Dans un contexte de crise du marché de l’habillement, illustré par les difficultés de Vivarte (lire ci-dessous) ou Mim (« Les Echos » du 27 avril), toutes les enseignes travaillent sur cette fameuse « expérience client ». Gémo (comprenez Gérard et Simone, dite « Monette », les parents du PDG d’Eram, Xavier Biotteau) multiplie les initiatives pour rester dans la course. «  Notre vrai point de différentiation, c’est cet espace cabines, qui devient un lieu ludique. Avec ces projets, notre objectif est de sortir de la guerre des prix, en continuant d’attirer des clients sans passer forcément par des promotions », souligne Hubert Aubry, PDG de Gémo.

Maintenir ses prix

L’enseigne, dont la force est une large offre de souliers (40 % des ventes) a dû s’adapter, car les consommateurs restent en quête de la bonne affaire. Elle a ainsi baissé ses prix de 6 % l’an dernier, soit quelque 15 % en trois ans. Une spirale qui pèse sur les marges, et que le distributeur, qui compte 440 magasins en France, veut stopper. «  Notre chiffre d’affaires a été en léger recul en 2016, malgré une hausse de 5 % des volumes, note le PDG. Mais nous avons réussi à maintenir la rentabilité, avec un Ebitda entre 5 % à 10 %. »
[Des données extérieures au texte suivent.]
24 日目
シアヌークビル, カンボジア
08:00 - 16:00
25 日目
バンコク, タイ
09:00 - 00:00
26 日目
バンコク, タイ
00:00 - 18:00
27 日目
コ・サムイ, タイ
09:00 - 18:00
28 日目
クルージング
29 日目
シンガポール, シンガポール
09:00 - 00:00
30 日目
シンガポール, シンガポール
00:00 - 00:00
Pour 2017, Gémo, qui occupe le 8e rang du secteur, selon Kantar, veut maintenir ses prix. Et multiplie expériences et nouveaux produits afin de séduire les familles. Depuis 2013, 15 millions d’euros ont été investis dans le numérique. A Chambray-les-Tours, un robot est ainsi en test depuis plusieurs semaines. Posté à l’accueil, il suit le client dans tout le magasin, en portant les articles. Pratique, si on est venu avec une poussette ou des enfants. « L’intelligence artificielle arrive dans nos métiers, insiste Christophe Danion, le directeur marketing. Nous regardons comment le consommateur réagit pour préparer l’avenir. »
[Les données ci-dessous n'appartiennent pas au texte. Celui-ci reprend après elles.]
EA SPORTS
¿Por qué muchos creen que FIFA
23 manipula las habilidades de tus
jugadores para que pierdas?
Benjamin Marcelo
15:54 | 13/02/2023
Si le robot est mal perçu, il ne sera pas déployé ailleurs. Au-delà de ces expériences, Gémo innove aussi dans ses produits, avec des offres malines. Comme la box « Kidilook », imaginée par un salarié, pour la rentrée des classes. L’idée ? Habiller un enfant de la tête aux pieds (tee-shirt, pantalon, chaussures) pour 20 euros. Résultat plus de 25.000 box vendues en un mois. Ou encore cette paire de sandales, proposée pour 20 euros, avec trois tiges interchangeables. Il en coûtera 5 euros pour un nouveau modèle. Gémo a même testé à Noël dernier la location de vêtements dans 5 magasins. Il a décidé de reproduire ce test à un autre moment clef de l’année.